Um exemplo prático, os supervisores de um contact center podem obter informações acionáveis através da análise de chamadas, e-mails, mensagens e das redes sociais para que possam alinhar, recursos e priorizar adequadamente a estratégia da experiência do cliente. O IBM Institute for Business Value (IBV) constatou que as organizações que implementaram esta tecnologia relatam um aumento médio de receita de 3%.
“Não vale a pena investir em transformação digital, automatismos e IA se os dados não estão consistentes e com qualidade”
Qual é o produto “estrela” da IBM em Portugal?
RM: Na IBM não temos apenas um só produto “estrela”, são várias as soluções em que somos líderes e inovadores como a IA e a automação, cloud para diferentes setores, segurança, sustentabilidade, a nossa infraestrutura com as ofertas de servidores e storage, e os nossos serviços de consultoria que oferecem opções abertas, flexíveis e seguras para os nossos clientes.

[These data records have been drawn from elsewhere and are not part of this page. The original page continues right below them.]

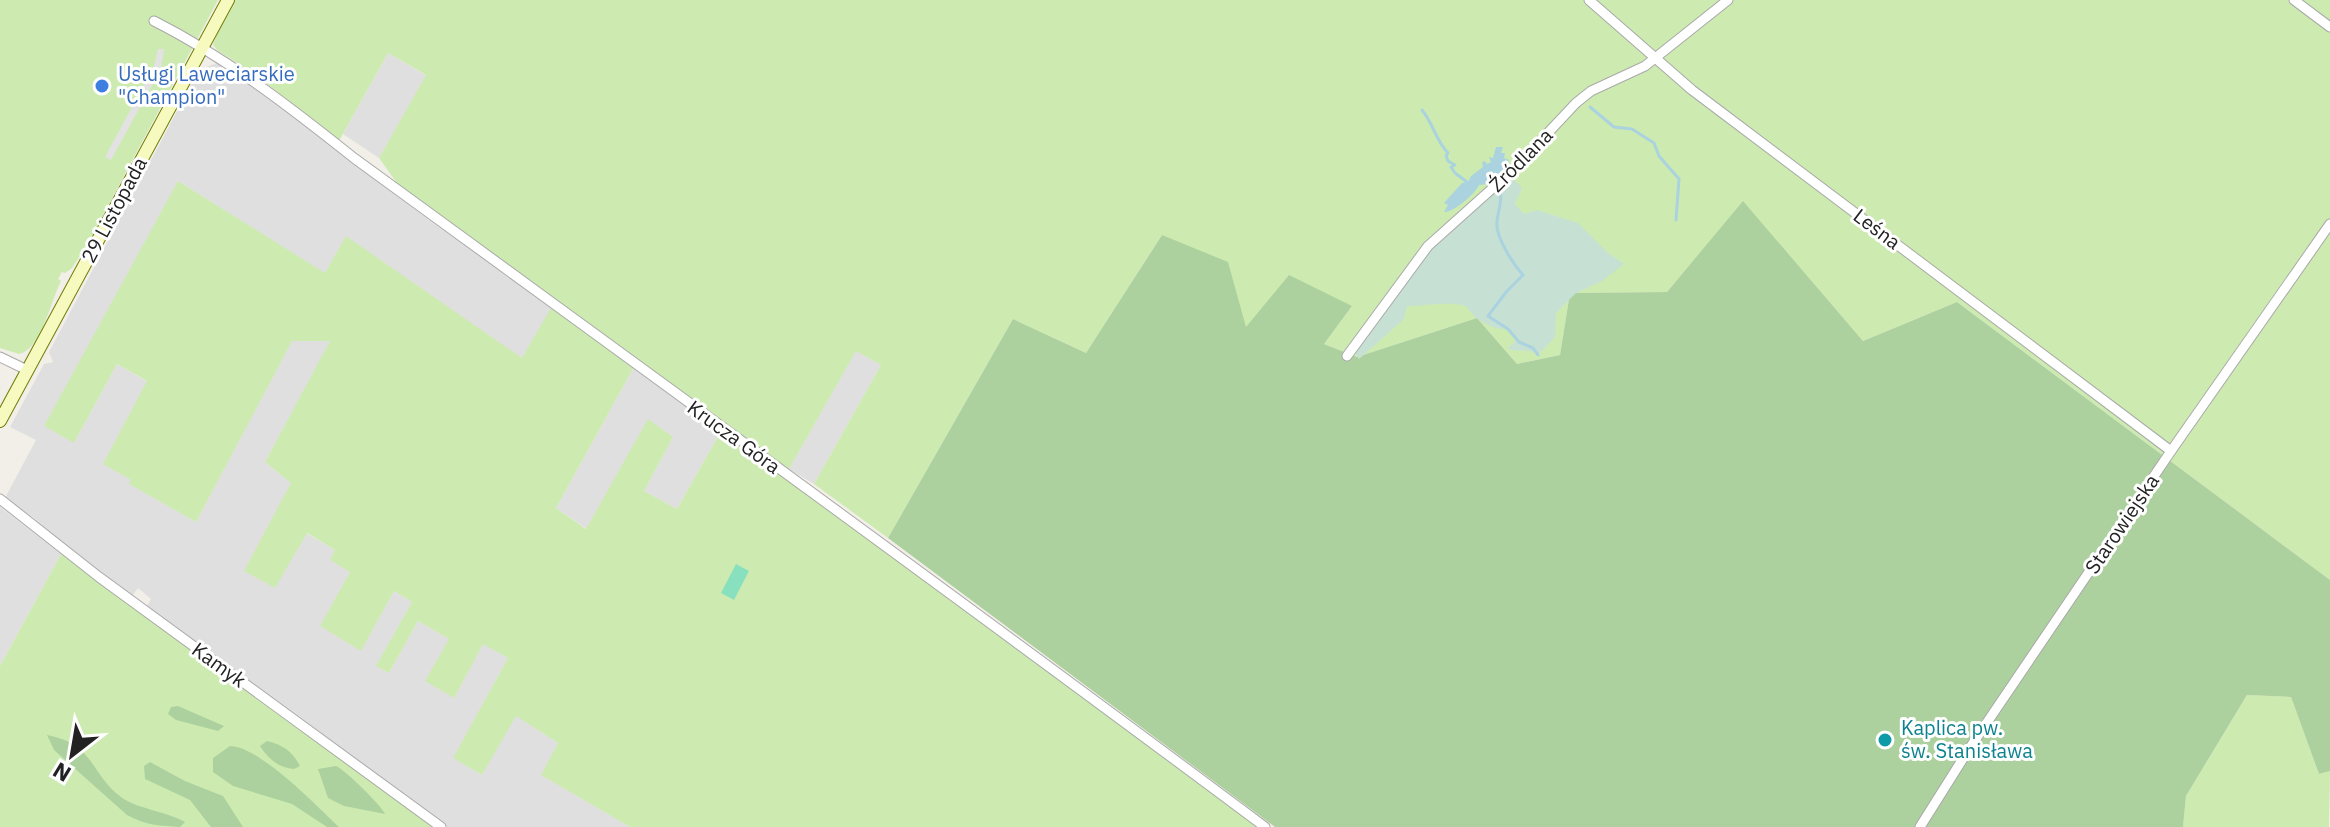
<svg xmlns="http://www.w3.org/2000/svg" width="2330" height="827" font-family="'IBM Plex Sans',sans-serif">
<rect width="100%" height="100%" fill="#f2efe9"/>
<!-- residential -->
<g fill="#e0dfdf">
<path d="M388,53L427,76L379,158L343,134Z"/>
<path d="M219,62L296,115L348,160L433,223L552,306L519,421L346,237L325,274L178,181L74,443L117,364L148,382L104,464L132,480L130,484L196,522L292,340L331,341L265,462L291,483L306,533L335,550L350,572L321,626L361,650L394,591L412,602L377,666L389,673L418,621L449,639L454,697L483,643L508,658L454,758L482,775L515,715L558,743L542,775L630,827H446L299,716L147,606L151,599L138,588L133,595L87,564L34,518L5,498L36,440L10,427L44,364L53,362L49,352L199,70Z"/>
<path d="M856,350L881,365L814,484L789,469Z"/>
<path d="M634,367L721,431L677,509L644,491L673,437L587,529L556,508Z"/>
<path d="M0,507L61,554L0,666Z"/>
</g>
<!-- grass -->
<g fill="#cdebb0">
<path d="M0,0H218L87,245L72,268L65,273L62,272L58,279L61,281C51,300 41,350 19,354L0,348Z"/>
<path d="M235,0H2330V580L1957,302L1863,341L1743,202L1667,292L1570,293L1560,355L1517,364L1477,318L1357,357L1324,344L1352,306L1246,328L1162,235L1086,353L1013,319L888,538L814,484L881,365L856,351L789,469L727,428L399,186L379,158L426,75L388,53L339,141L256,75L217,50L213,45L220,24Z"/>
<path d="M178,181L325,273L346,236L522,358L552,306L634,367L556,508L586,529L648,419L673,437L644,491L677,509L721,431L894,553L1260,827H630L541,775L558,743L516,716L482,775L453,758L508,658L483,644L454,698L425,681L449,639L418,621L389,673L376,666L412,602L394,591L361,651L320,626L350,572L330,560L335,550L307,533L275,588L244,571L291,483L265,462L330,341H292L196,522L129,484L131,480L103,464L147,381L117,364L74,443L44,426Z"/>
<path d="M61,554L434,827H0V666Z"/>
<path d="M2247,695L2291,697L2319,774L2330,771L2329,827H2183L2186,796Z"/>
</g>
<!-- forest -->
<g fill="#add19e">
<path d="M1743,201L1863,341L1957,302L2330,580V771L2319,774L2291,697L2247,695L2186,796L2183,827H1275L888,538L1013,319L1086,353L1162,235L1228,262L1246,327L1289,275L1352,306L1324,344L1357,357L1477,318L1517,364L1560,355L1570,293L1667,292Z"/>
<path d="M178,706L224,726L218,731L176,720L168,714L171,707Z"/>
<path d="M47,735C95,744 90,774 121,797C137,809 166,811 185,822L180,827C160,826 145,825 127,815L54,750Z"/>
<path d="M267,741C283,745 292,751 300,766L294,769C279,768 268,759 260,746Z"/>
<path d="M230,746C259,746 318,807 339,827H327L292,804L233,786L213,772V758Z"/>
<path d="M150,762L185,781L223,796L243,827H211L190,800L145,779L144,766Z"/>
<path d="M336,766C345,770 381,805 385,814L344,806L328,798L318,769Z"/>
</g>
<!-- wetland -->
<path fill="#c6e0d4" d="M1511,177L1522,188L1515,204L1524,214L1537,210L1578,223L1608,253L1624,264L1602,281L1576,293L1556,313L1555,337L1538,355L1531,351L1511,350L1508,348L1517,340L1508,329C1493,331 1474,319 1466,306C1447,301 1428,306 1407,306L1404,319L1359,359L1354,351L1429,249Z"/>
<!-- pitch -->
<path fill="#88e0be" d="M736,564L749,571L734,600L721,593Z"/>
<!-- parking -->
<path fill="#e2e2e2" d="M158,49H164L161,69L111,160L105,157L154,66Z"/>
<!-- water -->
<path fill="#aad3df" d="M1496,147H1503L1501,153H1505L1504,158L1509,160L1508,166L1489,184L1479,185C1475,194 1453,213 1444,212L1448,205L1444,203L1462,183L1468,182L1471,176L1483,167L1482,162L1485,161L1487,164L1491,162L1489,157L1493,158Z"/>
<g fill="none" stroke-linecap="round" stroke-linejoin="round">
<!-- stream -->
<g stroke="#aad3df" stroke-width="3">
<path d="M1590,107L1614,127L1632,129L1654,143L1659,156L1679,179L1676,220"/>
<path d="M1422,110C1433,123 1436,141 1448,153L1446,156L1448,161L1455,165L1451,167L1455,173L1467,182"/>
<path d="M1500,189C1503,202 1498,209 1497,222C1495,236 1513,264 1523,275L1507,291L1488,316L1508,329L1519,342L1533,348L1538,355"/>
</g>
<defs>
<g id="street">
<path d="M1589,0L1692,90L2171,451"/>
<path d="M2294,0L2330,27"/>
<path d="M154,21C227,58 290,107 354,158C658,380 963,601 1265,827"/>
<path d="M1347,356L1428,246L1514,169L1576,103L1591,91L1645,66L1728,0"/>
<path d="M0,357L27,370"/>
<path d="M0,499L99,577L441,827"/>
<path d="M1920,827L1969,749L2171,451L2330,224"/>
</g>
<path id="secondary" d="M0,421L228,0"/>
</defs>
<!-- street casing -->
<use href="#street" stroke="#a9a9a9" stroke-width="11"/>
<!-- secondary casing -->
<use href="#secondary" stroke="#707d05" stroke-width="14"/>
<!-- street -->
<use href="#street" stroke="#fff" stroke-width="9"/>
<!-- secondary -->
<use href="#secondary" stroke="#f7fabf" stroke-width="12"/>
</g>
<!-- markers -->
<circle fill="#3f7fe0" stroke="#fff" stroke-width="3" cx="102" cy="86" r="8"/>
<circle fill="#0f9aa8" stroke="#fff" stroke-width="3" cx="1885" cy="740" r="8"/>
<g text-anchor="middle" stroke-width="6" stroke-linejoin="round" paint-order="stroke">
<!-- shop labels -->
<g font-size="20" fill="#366cbe" stroke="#fff" text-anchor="start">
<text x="118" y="81">Usługi Laweciarskie<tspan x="118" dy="23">"Champion"</tspan></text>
</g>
<!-- street labels -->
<g font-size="20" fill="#222" stroke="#fff">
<text transform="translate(1521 160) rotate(-45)" y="7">Źródlana</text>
<text transform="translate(114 210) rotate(-62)" y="7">29 Listopada</text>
<text transform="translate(1877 229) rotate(37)" y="7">Leśna</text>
<text transform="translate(734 437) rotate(36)" y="7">Krucza Góra</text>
<text transform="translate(2122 524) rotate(-56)" y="7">Starowiejska</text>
<text transform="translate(219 665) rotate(36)" y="7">Kamyk</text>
</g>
<!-- culture labels -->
<g font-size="20" fill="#0d838f" stroke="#fff" text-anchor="start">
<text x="1901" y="735">Kaplica pw.<tspan x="1901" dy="23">św. Stanisława</tspan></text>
</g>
</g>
<!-- north arrow -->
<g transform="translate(72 755) rotate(211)" stroke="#ffffff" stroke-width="6" paint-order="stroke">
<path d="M0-6L14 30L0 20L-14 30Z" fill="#222222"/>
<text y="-12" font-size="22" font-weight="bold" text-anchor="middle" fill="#222222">N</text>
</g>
</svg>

No entanto, e antecipando já o futuro, não queria deixar de destacar a área de computação quântica que será seguramente a próxima tecnologia disruptiva que irá mudar o mundo e ajudar a resolver os problemas mais complexos que temos e também aqueles que ainda nem sabemos que temos. E, na verdade, já chegámos ao momento em que é tempo de começar a preparar esta nova era.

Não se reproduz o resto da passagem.